Puis l’affaire a été mise en délibéré au 10 décembre 2024 puis prorogé à la date de ce jour à laquelle l’arrêt a été rendu.
*****
FAITS, PROCÉDURE ET PRÉTENTIONS DES PARTIES
Suivant offre préalable du 10 novembre 2016, acceptée le 23 janvier 2017, la société CA Consumer Finance a consenti à M. [N] [R] et Mme [U] [H] épouse [R] un crédit personnel d’un montant de 194.648€ au taux annuel effectif global (TAEG) de 4,659 %, remboursable en 240 mensualités de 1.186,66€ hors assurance au taux nominal conventionnel de 3,9 %.
Suite à des incidents de paiement, la déchéance du terme a été prononcée le 1er octobre 2021.
Par acte extrajudiciaire du 26 juillet 2022, la société CA Consumer Finance a fait assigner M. [R] devant le juge des contentieux de la protection du tribunal judiciaire de Gap aux fins de le voir condamner au paiement d’une somme de 99.959,85€ outre intérêts contractuels à compter de l’assignation, et subsidiairement prononcer la résiliation du contrat et la déchéance de son terme pour manquement aux obligations contractuelles et sa condamnation au paiement de la même somme assortie des mêmes intérêts.
Par jugement réputé contradictoire du 6 décembre 2022, la juridiction précitée a :
— condamné M. [R] à payer à la société CA Consumer Finance la somme de 51.665,14€ au titre du solde du prêt du 23 janvier 2017, assortie des intérêts au taux légal à compter du 26 juillet 2022,
— écarté la majoration du taux d’intérêt légal prévue par l’article L.313-3 alinéa 1 du code monétaire et financier sur ce prêt,
— débouté la société CA Consumer Finance de sa demande au titre de l’article 700 du code de procédure civile,
— condamné M. [R] aux dépens,
— rejeté toutes autres demandes,
— rappelé que selon l’article 14 du code de procédure civile les décisions de première instance sont de droit exécutoires à titre provisoire à moins que la loi ou la décision rendue n’en dispose autrement.

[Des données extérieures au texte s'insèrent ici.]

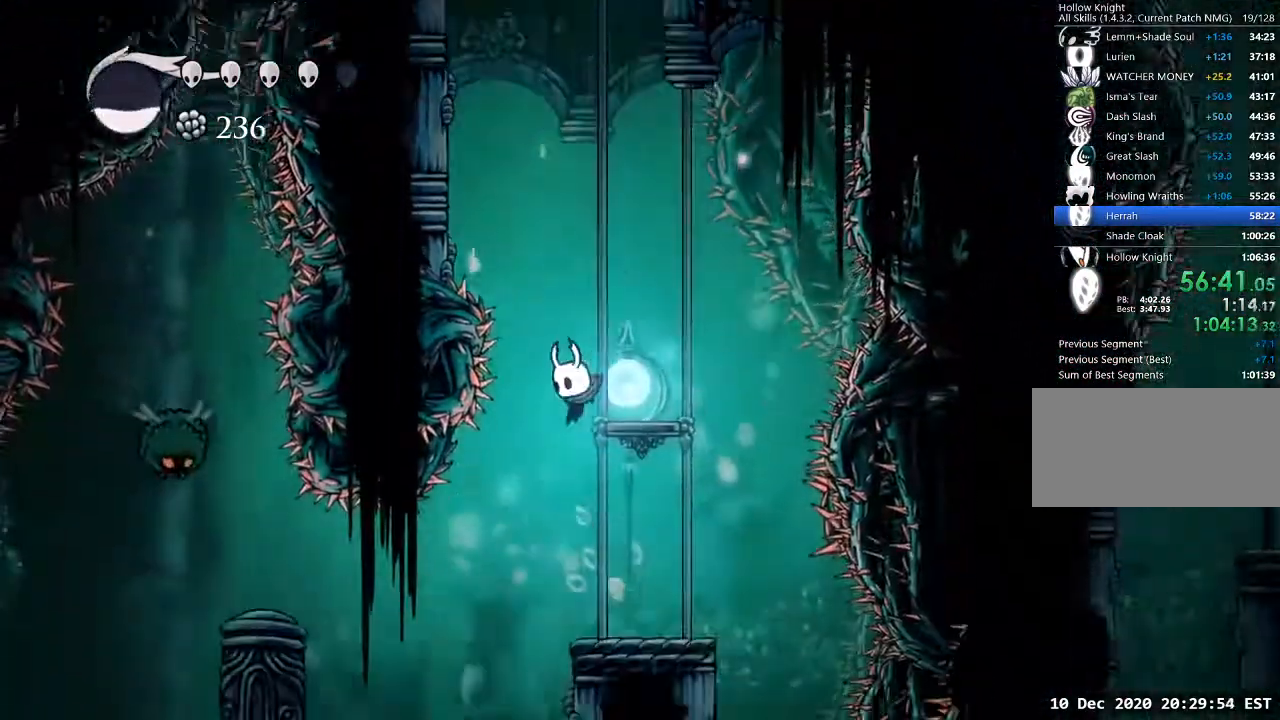
{"keys": [], "events": [[100, "a", "up"], [267, "d", "down"], [333, "d", "up"]]}
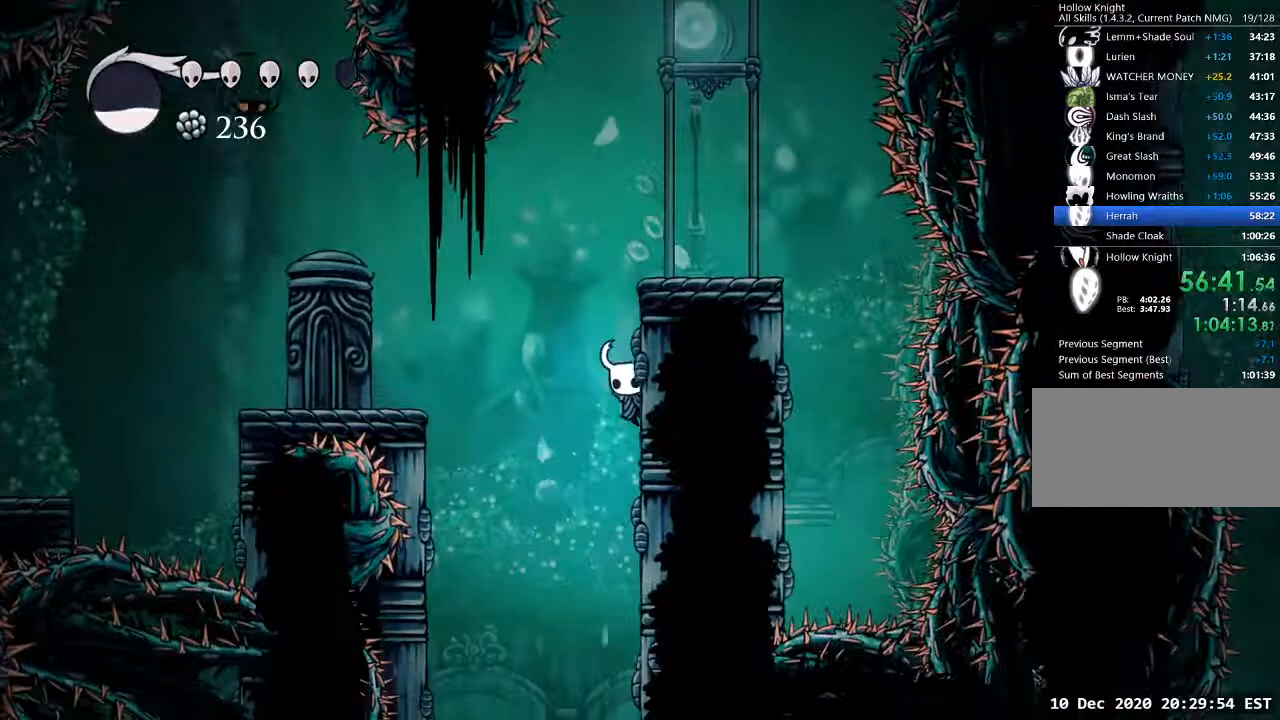
{"keys": [], "events": [[133, "a", "down"], [267, "a", "up"]]}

La juridiction a retenu en substance que :
— la déchéance du droit aux intérêts à compter de la conclusion du contrat était encourue d’une part en raison de la non-conformité du contrat de prêt aux dispositions des articles L.312-28 et R.312-10 du code de la consommation (informations en début de contrat non encadrées et en caractères non distincts du reste du contrat, et d’autre part pour non justification de la consultation du FICP,
— les dispositions de l’article L.313-3 du code monétaire et financier prévoyant une majoration de 5 points du taux d’intérêt légal 2 mois après que la décision soit devenue exécutoire doivent être écartées, une telle majoration ayant pour effet d’ôter à la déchéance du droit aux intérêts tout caractère de sanction eu égard au taux contractuel fixé à 3,9 %.
Par déclaration déposée le 24 février 2023, M. [R] a relevé appel.
Aux termes de ses dernières conclusions déposées le 30 avril 2024 sur le fondement des articles R.632-1, L.312-28, R.312-10, L.341-4 et L.341-8 du code de la consommation M. [R] demande à la cour de :
— déclarer son appel recevable et bien fondé,
— le recevoir en ses demandes, fins et conclusions,
— l’en déclarer parfaitement fondé,
en conséquence,
infirmer le jugement déféré en ce qu’il a condamné à payer à la société CA Consumer Finance la somme de 51.665,14€ au titre du solde du prêt du 23 janvier 2017 assortie des intérêts au taux légal à compter du 26 juillet 2022,
et statuant à nouveau,
— juger qu’à ce jour il s’est acquitté d’une somme totale de 25.200€ arrêtée au 26 février 2024,
en conséquence,
— juger qu’il reste redevable à ce jour d’une somme totale de 26.645,14€ restant à parfaire jusqu’au jour de la décision à intervenir,
en tout état de cause,
et au regard de sa situation matérielle,
— lui octroyer les plus larges délais de paiement afin de lui permettre d’apurer sa dette,
— rejeter toutes demandes plus amples et/ou contraires,
— statuer ce que de droit sur les dépens de première instance et d’appel.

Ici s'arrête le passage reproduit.